Since, therefore, the children share flesh and blood, he himself likewise shared the same things, so that through death he might destroy the one who has the power of death, that is, the devil, and free those who all their lives were held in slavery by the fear of death. For it is clear that he did not come to help angels, but the descendants of Abraham. Therefore he had to become like his brothers and sisters in every respect, so that he might be a merciful and faithful high priest in the service of God, to make a sacrifice of atonement for the sins of the people. Because he himself was tested by what he suffered, he is able to help those who are being tested.

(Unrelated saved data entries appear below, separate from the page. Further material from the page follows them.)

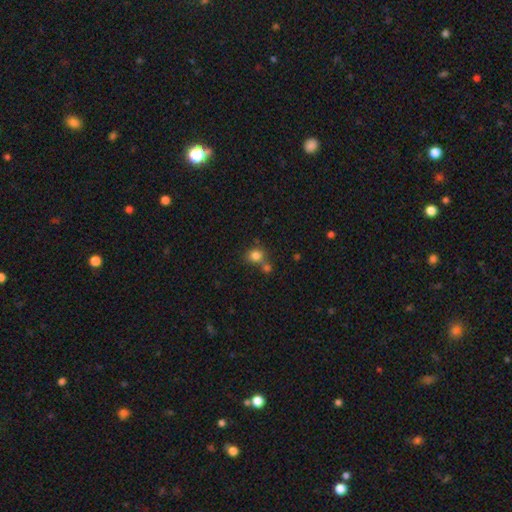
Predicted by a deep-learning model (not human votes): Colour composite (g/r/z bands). It shows a smooth galaxy with no disk features (81%) that is round (76%). Merging: none (53%).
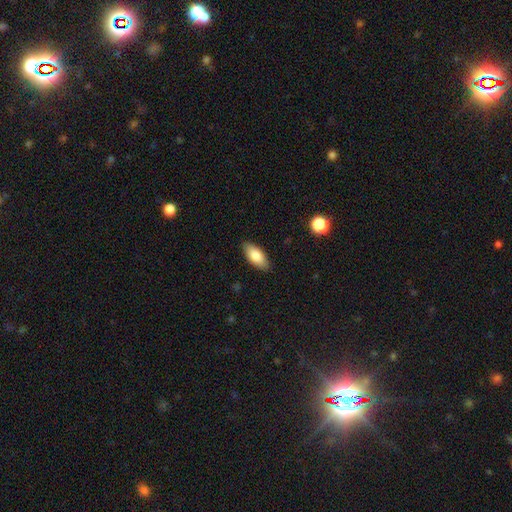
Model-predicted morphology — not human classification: smooth 81%, featured or disk 12%, star or artifact 7%. Down the decision tree: how rounded — in between (87%); merging — none (87%).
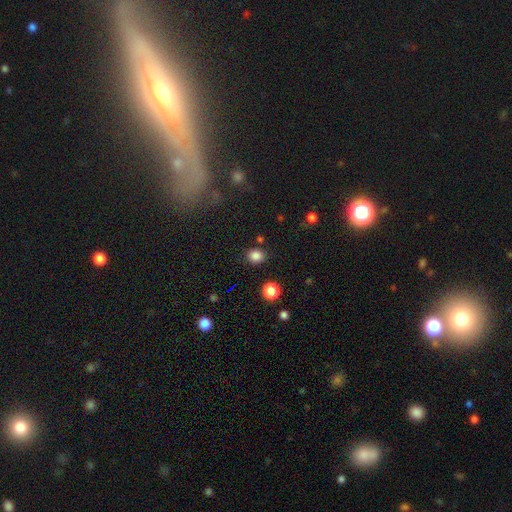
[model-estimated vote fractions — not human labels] Smooth or featured: smooth — 83% (star or artifact — 13%)
How rounded: round — 72% (in between — 27%)
Merging: none — 85% (minor disturbance — 9%)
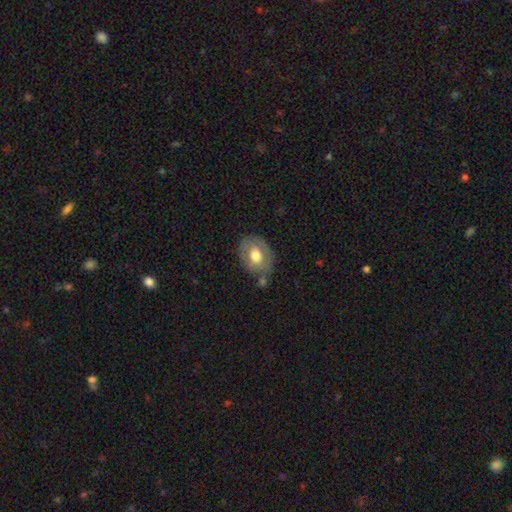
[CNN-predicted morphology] The model was most divided on "smooth or featured": smooth: 55%, featured or disk: 38%, star or artifact: 7%. More confident: merging — none (67%); how rounded — in between (61%).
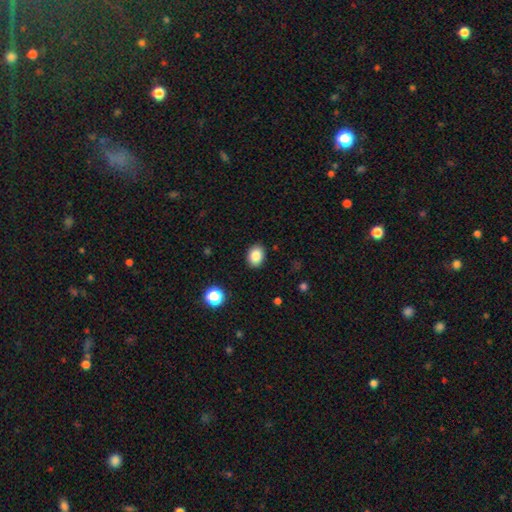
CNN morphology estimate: Smooth or featured?
  - smooth: 86% *
  - star or artifact: 10%
  - featured or disk: 5%
How rounded?
  - in between: 64% *
  - round: 35%
  - cigar-shaped: 1%
Merging?
  - none: 89% *
  - minor disturbance: 8%
  - major disturbance: 2%
  - merger: 1%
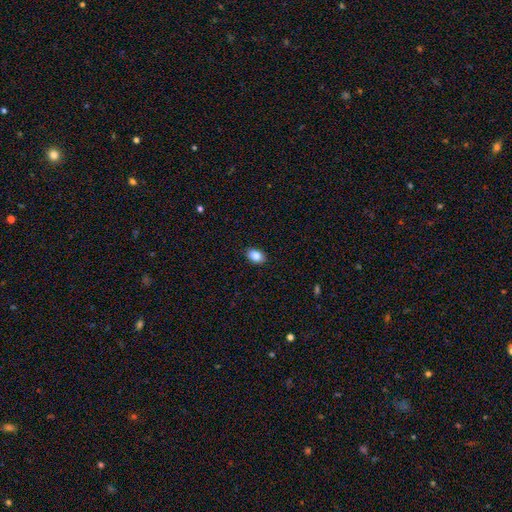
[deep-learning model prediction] The model was most divided on "how rounded": in between: 84%, round: 14%, cigar-shaped: 1%. More confident: merging — none (90%); smooth or featured — smooth (87%).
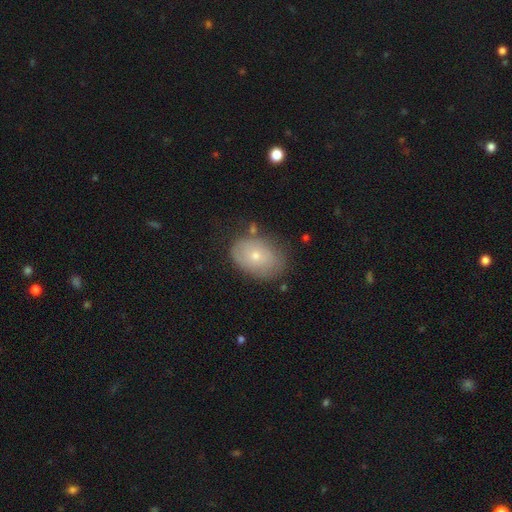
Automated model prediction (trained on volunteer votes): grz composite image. It shows a smooth galaxy with no disk features (62%) that is in between round and cigar-shaped (80%). Merging: none (70%).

Perhaps Christmas is one of the few times when God feels real. It’s easy for us to allow God to become distant, far off, external and remote. But not at Christmas. At Christmas we speak in hushed tones of incarnation, of God slipping on human skin and dwelling among us, of God moving into our neighbourhood.
Suddenly, God stops being distant and becomes immediate, here and now, in flesh and blood.
Our flesh and blood.
God becomes human in Jesus and experiences life. All of life. All the good bits and all the hard bits.

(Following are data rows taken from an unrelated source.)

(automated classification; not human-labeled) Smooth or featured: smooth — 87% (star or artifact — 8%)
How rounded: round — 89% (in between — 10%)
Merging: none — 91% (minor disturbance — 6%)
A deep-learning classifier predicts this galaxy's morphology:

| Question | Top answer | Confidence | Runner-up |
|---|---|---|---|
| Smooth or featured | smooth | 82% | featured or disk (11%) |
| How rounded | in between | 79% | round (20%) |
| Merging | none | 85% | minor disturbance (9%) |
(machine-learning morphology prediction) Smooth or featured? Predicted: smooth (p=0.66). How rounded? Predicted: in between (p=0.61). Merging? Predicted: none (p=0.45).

Rather than being apart and separate, God is very much with us.
But why? Why would God do that? Why would God come and inhabit our lives?
So that we do not need to be afraid.
Nobody said life would be easy, but when we live without fear everything changes. Jesus faced the same difficulties we all face so we can be confident He can provide support in our times of need. That changes everything.
God with us,
God who in Jesus lived our life,
who felt and feels all we feel,
remind us of your presence
when we feel you are far away
when we feel alone
when we feel tempted to wander off.
Help us to live fearless lives
for we are always in your love.
Stewart Cutler is an ordinand at the Scottish Congregational & United Reformed Church College.